### WORK REQUEST
A faithful, complete transcript of the entries below, without pictures, should be returned.

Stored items
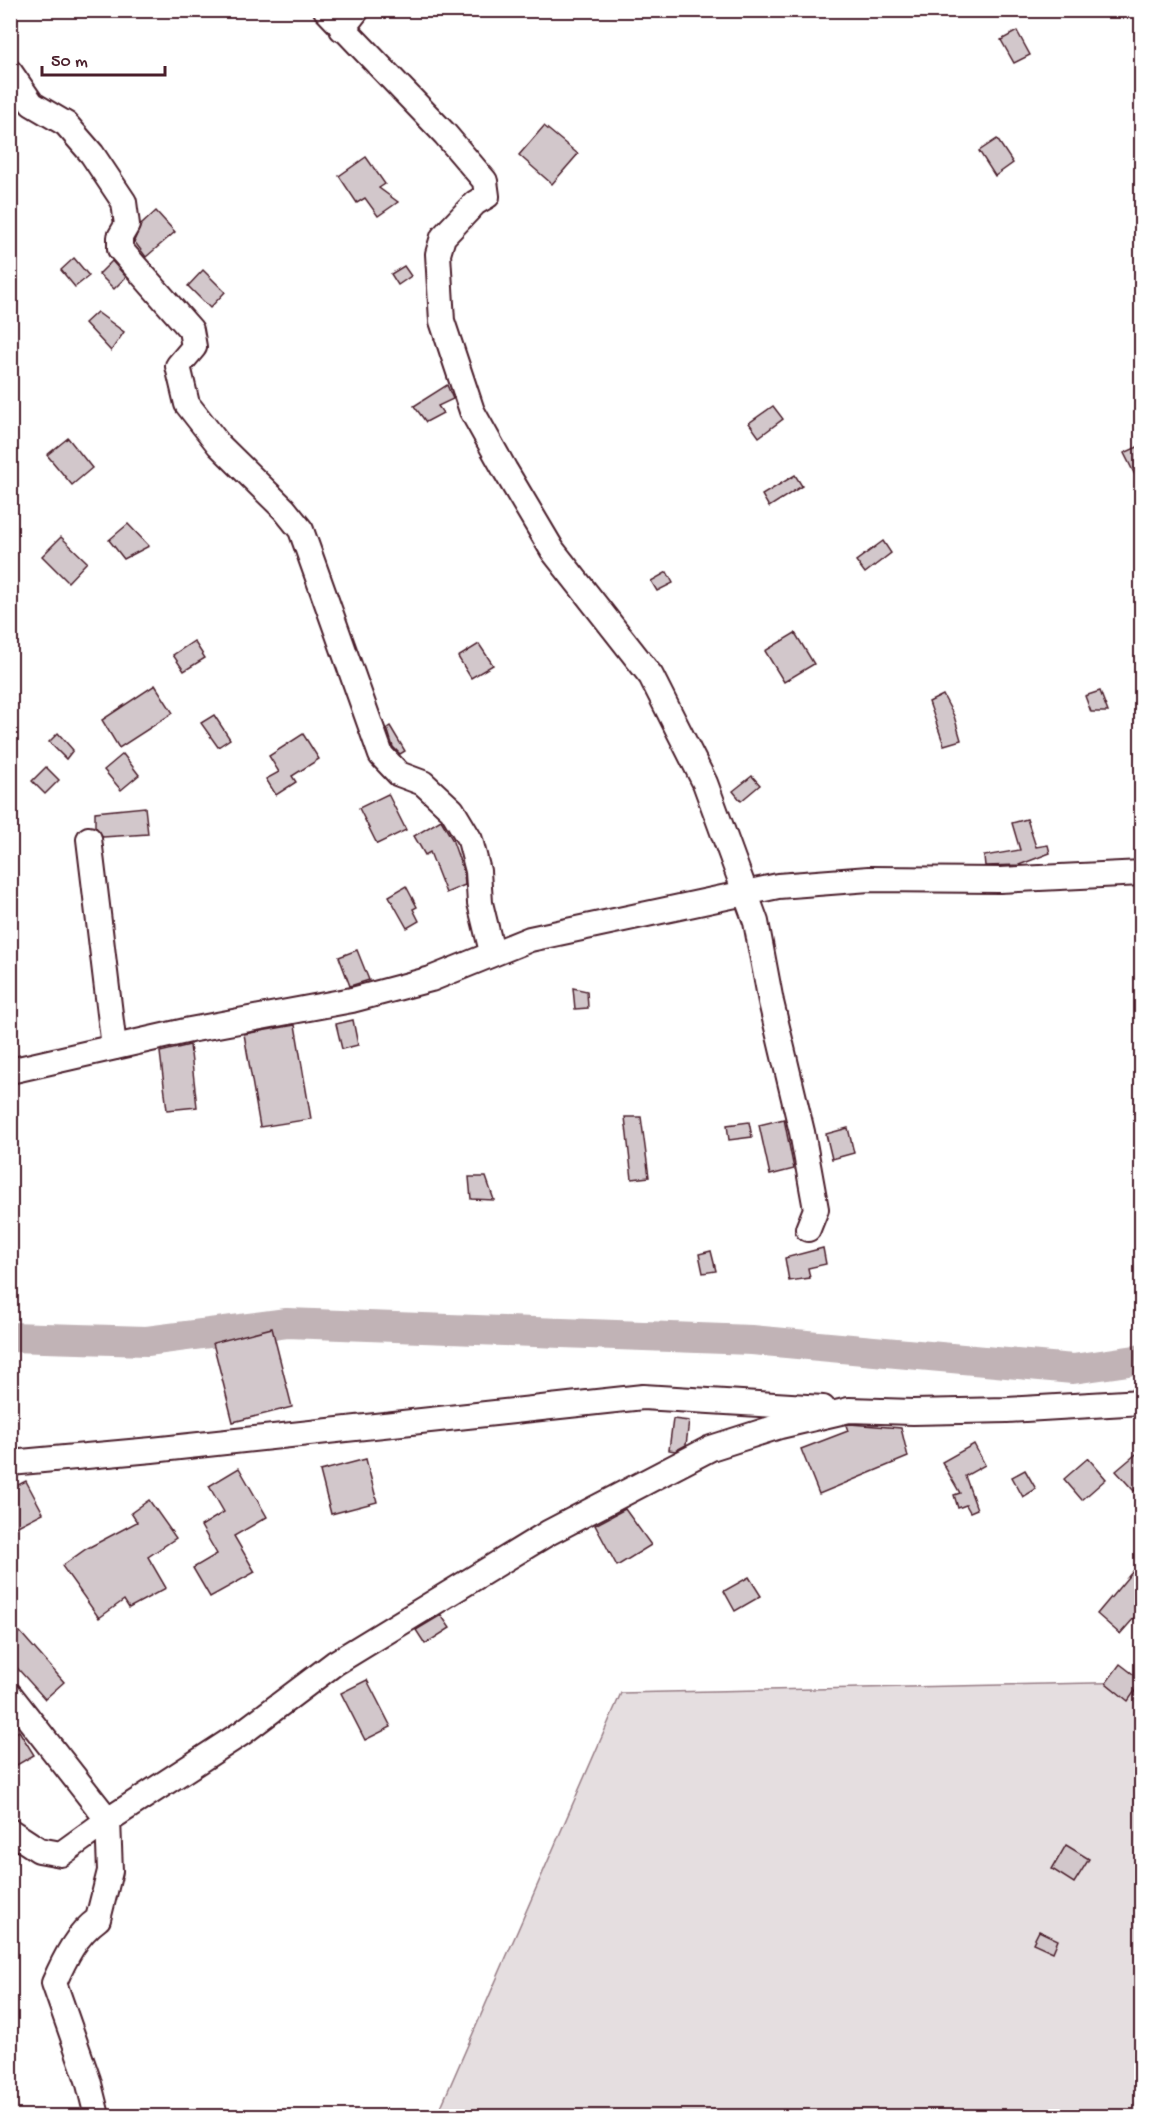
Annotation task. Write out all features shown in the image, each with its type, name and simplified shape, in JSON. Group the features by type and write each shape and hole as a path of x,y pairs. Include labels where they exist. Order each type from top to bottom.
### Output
{"street":[{"path":"326,10 350,20 485,181 487,196 475,203 443,237 438,254 442,321 472,411 553,551 651,676 705,783 756,922 771,1002 802,1132 816,1209 808,1229"},
{"path":"10,72 32,104 66,124 92,154 124,202 127,225 120,237 120,249 191,330 194,346 178,366 187,404 219,445 284,509 301,530 381,755 399,774 423,783 452,810 470,840 478,872 480,903 492,952"},
{"path":"89,840 114,1047"},
{"path":"10,1071 190,1030 352,1000 431,979 492,952 530,939 778,886 869,879 1000,880 1142,873"},
{"path":"10,1463 643,1397 913,1412 1007,1410 1142,1402"},
{"path":"10,1831 39,1850 61,1854 108,1820 242,1733 335,1663 548,1533 711,1448 780,1426 849,1410"},
{"path":"10,1695 108,1820 111,1871 98,1919 83,1930 64,1960 54,1983 88,2079 97,2116"}],"shaded area":[{"path":"1141,1682 1141,2116 437,2116 621,1693"}],"building":[{"path":"1017,31 1030,55 1014,63 1001,40"},
{"path":"544,126 578,154 552,184 519,155"},
{"path":"997,139 1013,163 995,176 979,151"},
{"path":"366,157 385,184 379,188 398,202 378,216 365,198 357,203 339,176"},
{"path":"156,211 175,232 146,257 134,241 141,225"},
{"path":"74,258 89,276 75,287 61,270"},
{"path":"112,261 126,277 114,289 99,274"},
{"path":"404,266 411,276 398,285 391,274"},
{"path":"203,270 225,292 210,308 188,286"},
{"path":"97,312 124,332 111,351 85,323"},
{"path":"447,385 453,399 438,406 443,413 426,422 414,406"},
{"path":"773,406 783,419 759,437 749,423"},
{"path":"68,438 92,468 72,485 47,455"},
{"path":"1142,445 1142,489 1124,453"},
{"path":"795,475 802,486 769,507 762,495"},
{"path":"128,524 149,546 124,559 109,540"},
{"path":"61,537 87,562 68,582 42,556"},
{"path":"883,541 891,553 865,573 856,561"},
{"path":"667,572 673,583 657,591 651,581"},
{"path":"795,633 814,664 784,682 765,651"},
{"path":"194,641 205,658 184,671 173,655"},
{"path":"479,644 493,665 471,678 458,657"},
{"path":"155,685 173,713 119,748 102,720"},
{"path":"1100,691 1108,712 1091,712 1085,696"},
{"path":"943,695 954,716 961,740 944,745 929,702"},
{"path":"214,715 230,739 218,747 201,723"},
{"path":"390,726 405,751 400,754 393,747 387,728"},
{"path":"58,733 73,750 66,759 49,742"},
{"path":"303,734 319,759 292,776 296,782 276,795 266,779 279,772 269,756"},
{"path":"123,754 139,775 121,790 104,770"},
{"path":"46,767 59,780 45,794 32,781"},
{"path":"752,776 760,785 741,801 733,791"},
{"path":"388,794 406,830 377,844 359,808"},
{"path":"145,807 148,834 103,837 95,826 95,812"},
{"path":"1027,819 1036,847 1048,845 1050,853 1019,865 985,866 984,856 1020,850 1012,823"},
{"path":"441,820 452,839 464,873 465,885 446,893 430,852 425,855 414,836"},
{"path":"406,886 417,907 413,909 419,921 407,928 389,896"},
{"path":"357,950 369,980 350,986 339,957"},
{"path":"573,988 587,991 588,1008 575,1009"},
{"path":"353,1020 358,1045 342,1049 336,1024"},
{"path":"295,1025 311,1119 260,1127 244,1034"},
{"path":"190,1045 197,1107 167,1110 160,1052"},
{"path":"625,1117 641,1117 649,1177 632,1179"},
{"path":"784,1119 794,1169 770,1175 759,1125"},
{"path":"749,1122 752,1137 729,1140 727,1125"},
{"path":"848,1128 854,1153 832,1159 826,1134"},
{"path":"469,1177 486,1177 494,1200 471,1199"},
{"path":"823,1248 826,1264 808,1268 810,1278 789,1281 785,1258"},
{"path":"711,1251 716,1271 703,1273 699,1254"},
{"path":"272,1328 292,1407 233,1422 213,1343"},
{"path":"673,1419 689,1421 686,1445 675,1451 669,1450"},
{"path":"846,1425 901,1428 908,1457 819,1494 801,1449 848,1431"},
{"path":"974,1444 985,1465 965,1476 977,1509 970,1512 966,1505 958,1508 954,1495 960,1493 942,1462"},
{"path":"1142,1449 1142,1484 1134,1491 1116,1471"},
{"path":"1088,1458 1106,1479 1082,1500 1064,1479"},
{"path":"366,1459 377,1502 331,1514 320,1471"},
{"path":"239,1468 267,1517 234,1536 255,1572 210,1597 193,1568 217,1554 201,1526 224,1512 209,1486"},
{"path":"1025,1470 1036,1489 1023,1497 1012,1477"},
{"path":"26,1481 43,1513 10,1530 10,1489"},
{"path":"149,1500 176,1538 148,1557 166,1588 129,1608 124,1600 99,1618 62,1566 86,1549 137,1522 131,1513"},
{"path":"625,1509 651,1545 617,1566 595,1525"},
{"path":"1133,1571 1142,1579 1142,1609 1120,1634 1097,1614"},
{"path":"749,1577 761,1596 735,1611 724,1591"},
{"path":"441,1615 450,1628 425,1644 416,1630"},
{"path":"20,1632 64,1682 45,1699 10,1660 10,1640"},
{"path":"1120,1664 1142,1681 1128,1701 1106,1683"},
{"path":"367,1680 391,1727 365,1740 341,1693"},
{"path":"19,1731 34,1755 10,1769 10,1737"},
{"path":"1066,1845 1089,1859 1074,1883 1052,1869"},
{"path":"1039,1931 1058,1940 1053,1952 1033,1943"}],"waterway":[{"path":"10,1337 147,1341 287,1323 752,1340 1073,1369 1142,1359"}]}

### YOUR RESPONSE
Annotation task. Write out all features shown in the image, each with its type, name and simplified shape, in JSON. Group the features by type and write each shape and hole as a path of x,y pairs. Include labels where they exist. Order each type from top to bottom.
### Output
{"street":[{"path":"326,10 350,20 485,181 487,196 475,203 443,237 438,254 442,321 472,411 553,551 651,676 705,783 756,922 771,1002 802,1132 816,1209 808,1229"},
{"path":"10,72 32,104 66,124 92,154 124,202 127,225 120,237 120,249 191,330 194,346 178,366 187,404 219,445 284,509 301,530 381,755 399,774 423,783 452,810 470,840 478,872 480,903 492,952"},
{"path":"89,840 114,1047"},
{"path":"10,1071 190,1030 352,1000 431,979 492,952 530,939 778,886 869,879 1000,880 1142,873"},
{"path":"10,1463 643,1397 913,1412 1007,1410 1142,1402"},
{"path":"10,1831 39,1850 61,1854 108,1820 242,1733 335,1663 548,1533 711,1448 780,1426 849,1410"},
{"path":"10,1695 108,1820 111,1871 98,1919 83,1930 64,1960 54,1983 88,2079 97,2116"}],"shaded area":[{"path":"1141,1682 1141,2116 437,2116 621,1693"}],"building":[{"path":"1017,31 1030,55 1014,63 1001,40"},
{"path":"544,126 578,154 552,184 519,155"},
{"path":"997,139 1013,163 995,176 979,151"},
{"path":"366,157 385,184 379,188 398,202 378,216 365,198 357,203 339,176"},
{"path":"156,211 175,232 146,257 134,241 141,225"},
{"path":"74,258 89,276 75,287 61,270"},
{"path":"112,261 126,277 114,289 99,274"},
{"path":"404,266 411,276 398,285 391,274"},
{"path":"203,270 225,292 210,308 188,286"},
{"path":"97,312 124,332 111,351 85,323"},
{"path":"447,385 453,399 438,406 443,413 426,422 414,406"},
{"path":"773,406 783,419 759,437 749,423"},
{"path":"68,438 92,468 72,485 47,455"},
{"path":"1142,445 1142,489 1124,453"},
{"path":"795,475 802,486 769,507 762,495"},
{"path":"128,524 149,546 124,559 109,540"},
{"path":"61,537 87,562 68,582 42,556"},
{"path":"883,541 891,553 865,573 856,561"},
{"path":"667,572 673,583 657,591 651,581"},
{"path":"795,633 814,664 784,682 765,651"},
{"path":"194,641 205,658 184,671 173,655"},
{"path":"479,644 493,665 471,678 458,657"},
{"path":"155,685 173,713 119,748 102,720"},
{"path":"1100,691 1108,712 1091,712 1085,696"},
{"path":"943,695 954,716 961,740 944,745 929,702"},
{"path":"214,715 230,739 218,747 201,723"},
{"path":"390,726 405,751 400,754 393,747 387,728"},
{"path":"58,733 73,750 66,759 49,742"},
{"path":"303,734 319,759 292,776 296,782 276,795 266,779 279,772 269,756"},
{"path":"123,754 139,775 121,790 104,770"},
{"path":"46,767 59,780 45,794 32,781"},
{"path":"752,776 760,785 741,801 733,791"},
{"path":"388,794 406,830 377,844 359,808"},
{"path":"145,807 148,834 103,837 95,826 95,812"},
{"path":"1027,819 1036,847 1048,845 1050,853 1019,865 985,866 984,856 1020,850 1012,823"},
{"path":"441,820 452,839 464,873 465,885 446,893 430,852 425,855 414,836"},
{"path":"406,886 417,907 413,909 419,921 407,928 389,896"},
{"path":"357,950 369,980 350,986 339,957"},
{"path":"573,988 587,991 588,1008 575,1009"},
{"path":"353,1020 358,1045 342,1049 336,1024"},
{"path":"295,1025 311,1119 260,1127 244,1034"},
{"path":"190,1045 197,1107 167,1110 160,1052"},
{"path":"625,1117 641,1117 649,1177 632,1179"},
{"path":"784,1119 794,1169 770,1175 759,1125"},
{"path":"749,1122 752,1137 729,1140 727,1125"},
{"path":"848,1128 854,1153 832,1159 826,1134"},
{"path":"469,1177 486,1177 494,1200 471,1199"},
{"path":"823,1248 826,1264 808,1268 810,1278 789,1281 785,1258"},
{"path":"711,1251 716,1271 703,1273 699,1254"},
{"path":"272,1328 292,1407 233,1422 213,1343"},
{"path":"673,1419 689,1421 686,1445 675,1451 669,1450"},
{"path":"846,1425 901,1428 908,1457 819,1494 801,1449 848,1431"},
{"path":"974,1444 985,1465 965,1476 977,1509 970,1512 966,1505 958,1508 954,1495 960,1493 942,1462"},
{"path":"1142,1449 1142,1484 1134,1491 1116,1471"},
{"path":"1088,1458 1106,1479 1082,1500 1064,1479"},
{"path":"366,1459 377,1502 331,1514 320,1471"},
{"path":"239,1468 267,1517 234,1536 255,1572 210,1597 193,1568 217,1554 201,1526 224,1512 209,1486"},
{"path":"1025,1470 1036,1489 1023,1497 1012,1477"},
{"path":"26,1481 43,1513 10,1530 10,1489"},
{"path":"149,1500 176,1538 148,1557 166,1588 129,1608 124,1600 99,1618 62,1566 86,1549 137,1522 131,1513"},
{"path":"625,1509 651,1545 617,1566 595,1525"},
{"path":"1133,1571 1142,1579 1142,1609 1120,1634 1097,1614"},
{"path":"749,1577 761,1596 735,1611 724,1591"},
{"path":"441,1615 450,1628 425,1644 416,1630"},
{"path":"20,1632 64,1682 45,1699 10,1660 10,1640"},
{"path":"1120,1664 1142,1681 1128,1701 1106,1683"},
{"path":"367,1680 391,1727 365,1740 341,1693"},
{"path":"19,1731 34,1755 10,1769 10,1737"},
{"path":"1066,1845 1089,1859 1074,1883 1052,1869"},
{"path":"1039,1931 1058,1940 1053,1952 1033,1943"}],"waterway":[{"path":"10,1337 147,1341 287,1323 752,1340 1073,1369 1142,1359"}]}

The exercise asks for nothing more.